Note-se a quantidade de interpolações entre parênteses, três vezes no mesmo período! O equilíbrio e o paralelismo: além das três interpolações, três elementos (adjetivados) da igreja, três elementos (simples) de Miss Kilman, três elementos (nominais) ao final do período.
O detalhe flaubertiano: shifting her knees; a linda assonância de rough/tough nas duas construções em paralelo; a proximidade dos dois impressed, que quase se juntam, um no final da longa oração, outro no começo da próxima: impressed him, as they had impressed. Essa capacidade de fazer tudo o que está no período confluir para um ponto, o qual então se revela central - puxando o começo e puxando o fim para se encontrarem no impressed duplicado: é soberbo!
E como a ligação, ou melhor, a sucessão nuclear dos dois impressed permite que o texto passe do homem e do interior para outras pessoas - três também, note-se - e para o exterior: o foco que sai do zoom e se abre.

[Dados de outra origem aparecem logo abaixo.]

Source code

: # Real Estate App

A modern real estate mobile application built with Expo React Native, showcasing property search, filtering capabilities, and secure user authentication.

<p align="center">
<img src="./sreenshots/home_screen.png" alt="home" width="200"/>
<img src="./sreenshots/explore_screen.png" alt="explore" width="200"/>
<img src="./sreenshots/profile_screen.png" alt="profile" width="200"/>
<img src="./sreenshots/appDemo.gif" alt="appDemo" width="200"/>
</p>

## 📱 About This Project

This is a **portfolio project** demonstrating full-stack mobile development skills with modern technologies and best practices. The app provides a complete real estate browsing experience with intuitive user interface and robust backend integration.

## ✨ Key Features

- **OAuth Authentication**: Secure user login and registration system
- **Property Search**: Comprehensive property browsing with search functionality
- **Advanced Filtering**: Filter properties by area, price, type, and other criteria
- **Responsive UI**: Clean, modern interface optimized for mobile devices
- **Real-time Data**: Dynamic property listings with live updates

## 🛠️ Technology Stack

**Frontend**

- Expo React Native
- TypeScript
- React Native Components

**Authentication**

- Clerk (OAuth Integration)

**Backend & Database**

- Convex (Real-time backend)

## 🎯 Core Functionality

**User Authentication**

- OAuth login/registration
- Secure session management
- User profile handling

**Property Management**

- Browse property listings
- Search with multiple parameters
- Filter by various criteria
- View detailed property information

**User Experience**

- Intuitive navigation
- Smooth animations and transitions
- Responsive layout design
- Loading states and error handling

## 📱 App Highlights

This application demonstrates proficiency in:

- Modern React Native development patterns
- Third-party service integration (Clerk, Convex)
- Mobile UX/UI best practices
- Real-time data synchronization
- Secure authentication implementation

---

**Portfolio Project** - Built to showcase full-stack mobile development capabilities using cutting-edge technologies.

E aquele too sozinho, no final do período, tão descendente, tão parco e definitivo em seu aparente anticlímax! 
E as imagens? Que Miss Kilman mexa os joelhos, como que incomodada com a dureza, a aspereza do caminho... E os dois her praticamente seguidos, um referente a Clarissa e outro a Miss Kilman, the thought of her out of her mind! É tudo muito elaborado.
(afterthought: a insistência no três terá alguma conotação trinitarista, dado o contexto da cena dentro da abadia?)
e o que resulta de toda essa composição tão elaborada, como descrição emocional e psicológica dos personagens e para a visualização do leitor? não é espantoso?